X-BeenThere: freebsd-questions@freebsd.org
X-Mailman-Version: 2.1.5
Precedence: list
List-Id: User questions <freebsd-questions.freebsd.org>
List-Unsubscribe: <http://lists.freebsd.org/mailman/listinfo/freebsd-questions>, 
	<mailto:freebsd-questions-request@freebsd.org?subject=unsubscribe>
List-Archive: <http://lists.freebsd.org/pipermail/freebsd-questions>
List-Post: <mailto:freebsd-questions@freebsd.org>
List-Help: <mailto:freebsd-questions-request@freebsd.org?subject=help>
List-Subscribe: <http://lists.freebsd.org/mailman/listinfo/freebsd-questions>, 
	<mailto:freebsd-questions-request@freebsd.org?subject=subscribe>
X-List-Received-Date: Mon, 02 Jan 2006 05:40:41 -0000


I just installed cacti, which seems fairly useful for 'long term views' of 
how a server is doing ... now I have to figure out what SNMP MIBs related 
to all of the "important things" :(


On Sun, 1 Jan 2006, Francisco Reyes wrote:

> Marc G. Fournier writes:
>
>> For all the technology, I was kinda hoping for some 'scientific formula' :)
>
> There are..
>
>> Now, I really hate to ask, but how do you use vmstat to get a feel for how 
>> busy the disk subsystem is?
>
> For me, reading "Absolute BSD" by Michael Lucas was very helpfull.
> In particular Chapter 18, System performance.
>
> The three columns I look at are for vmstat "r" and "b" on the left, and 
> "fault".
>
> "r" shows how many processes are waiting for CPU, "b" shows how many 
> processes are waiting for disk. The fault column(s) show how badly your 
> system is accesing swap.
>
> Quick example:
> r b w
> 2 5 0
> 1 5 0
> 2 4 0
> 2 5 0
> 3 4 0
> 1 5 0
> 1 5 0
>
>
> That's from my home machine as I am doing some backups.
> The machine at this point is more disk bound than CPU bound with 4 to 5 disk 
> operations at any point in time waiting for disk access
>
> I am also falling behind in CPU, but not as bad.
>
> On the far right of vmsat you also have CPU stats.. in my case the vmstat 
> from the above lines showed 70% to 90% iddle which confirmed I was disk bound 
> at that point.

• **PROVIDED DATA**

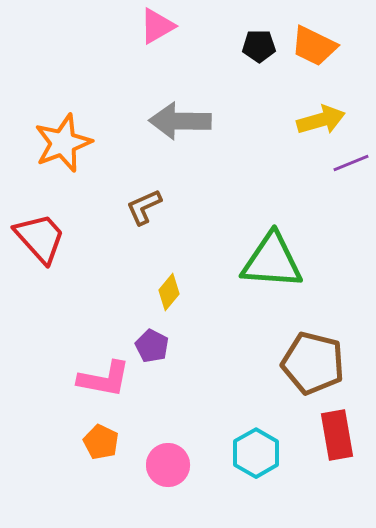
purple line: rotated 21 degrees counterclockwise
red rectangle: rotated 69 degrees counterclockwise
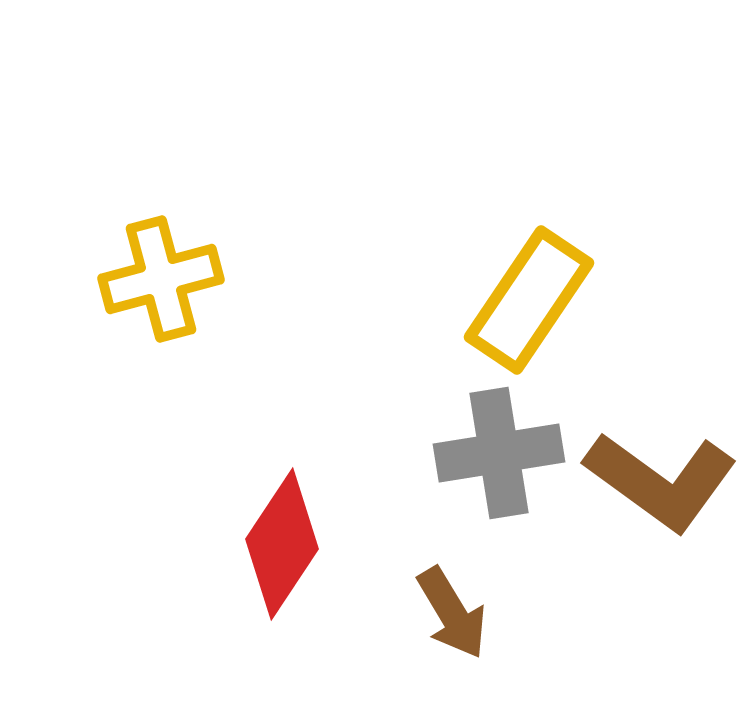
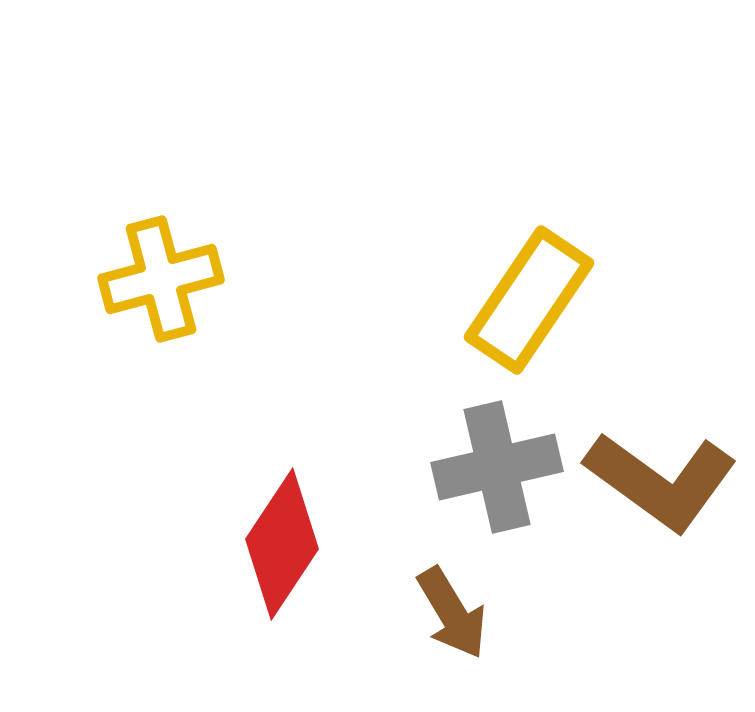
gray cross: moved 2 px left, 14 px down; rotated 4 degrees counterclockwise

• **GIVEN TASK**
According to the mailing-list message about vmstat, what does the "b" column show? The data isn't needed here.

• **SOLUTION**
How many processes are waiting for disk.